Exhibit No.     Description

4.1             Reddy Ice Holdings, Inc. 2005 Long-Term Incentive and Share
                Award Plan (1)

5.1             Legal Opinion of Cahill Gordon & Reindel LLP+

23.1            Consent of Deloitte & Touche LLP, dated October 17, 2005.+

23.2            Consent of Cahill Gordon & Reindel LLP (included in Exhibit 5.1)

24.1            Powers of Attorney (included as part of the signature page to
                this registration statement and incorporated herein by
                reference)

+    Filed herewith.

(1)  Filed as an Exhibit to our Amendment No. 3 to Form S-4 filed with the
     Commission on August 24, 2005 and incorporated by reference herein.







                                                                     Exhibit 5.1



                   [Letterhead of Cahill Gordon & Reindel LLP]



October 18, 2005
Reddy Ice Holdings, Inc.
8750 North Central Expressway, Suite 1800
Dallas, Texas  75231

Ladies and Gentlemen,

     This opinion is furnished to you in connection with a registration
statement on Form S-8 including a Reoffer Prospectus (together, the
"Registration Statement"), filed with the Securities and Exchange Commission
(the "Commission") under the Securities Act of 1933, as amended, relating to the
proposed registration of 775,817 shares (the "Shares") of Common Stock, $0.01
par value per share (the "Common Stock"), of Reddy Ice Holdings, Inc., a
Delaware corporation (the "Company"), including 750,000 shares of Common Stock
under the Company's Long Term Incentive and Share Award Plan (the "Plan") and
25,817 shares of Common Stock issued to participants in the Reddy Ice Holdings,
Inc.
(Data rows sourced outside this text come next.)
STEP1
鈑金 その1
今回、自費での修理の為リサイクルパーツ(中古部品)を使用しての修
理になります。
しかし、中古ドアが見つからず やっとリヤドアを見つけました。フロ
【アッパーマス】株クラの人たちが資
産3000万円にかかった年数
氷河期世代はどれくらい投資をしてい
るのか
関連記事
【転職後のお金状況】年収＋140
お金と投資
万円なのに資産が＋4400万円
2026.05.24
KEEP Program (the "KEEP Program").

     We have acted as counsel for the Company in connection with the proposed
issuance and sale of the Shares. In rendering the opinion set forth herein, we
have examined originals, photocopies or conformed copies certified to our
satisfaction of all such corporate records, agreements, instruments and
documents of the Company, certificates of public officials and other
certificates and opinions, and we have made such other investigations, as we
have deemed necessary in connection with the opinions set forth herein. In our
examination, we have assumed the genuineness of all signatures, the authenticity
of all documents submitted to us as originals and the conformity to originals of
all documents submitted to us as photocopies or conformed copies.

     Based upon and subject to the foregoing, we are of the opinion that the
Shares have been duly authorized and (i) with respect to the Shares not yet
issued, upon delivery of such Shares to participants under the Plan against
payment therefore in accordance with the Plan, such Shares will be validly
issued, fully paid and non-assessable and (ii) with respect to the previously
issued Shares, such Shares are validly issued, fully paid and non-assessable.

     In rendering the opinion set forth above, we express no opinion as to the
laws of any jurisdiction other than the General Corporation Law of the State of
Delaware, including the applicable provisions of the Delaware constitution and
the judicial decisions interpreting these laws.

     We hereby consent to the use of our name under the caption "Legal Matters"
in the prospectus included in the Registration Statement and to the filing of a
copy of this opinion with the Commission as an exhibit to the Registration
Statement. In giving such consent, we do not thereby admit that we are in the
category of persons whose consent is required under Section 7 of the Act or the
rules and regulations of the Commission thereunder.



                         Sincerely yours,

                         /s/ Cahill Gordon & Reindel LLP






                                                                    Exhibit 23.1


            CONSENT OF INDEPENDENT REGISTERED PUBLIC ACCOUNTING FIRM

We consent to the incorporation by reference in this Registration Statement on
Form S-8 of our report relating to the financial statements of Reddy Ice
Holdings, Inc. (the "Company") dated March 31, 2005 (August 2, 2005 as to the
second paragraph of Note 2) (which report expresses an unqualified opinion and
includes explanatory paragraphs related to the acquisition of the Predecessor
and the related accounting in accordance with Statement of Financial Accounting
Standards ("SFAS") No. 141, "Business Combinations," and to the adoption of SFAS
No. 142 "Goodwill and Other Intangible Assets," on January 1, 2002, and the
restatement discussed in Note 18), included in the Prospectus filed by the
Company on August 26, 2005 pursuant to Rule 424(b) (Registration Statement No.
333-123871) under the Securities Act of 1933 and to the reference to us under
the heading "Experts" appearing in this Registration Statement.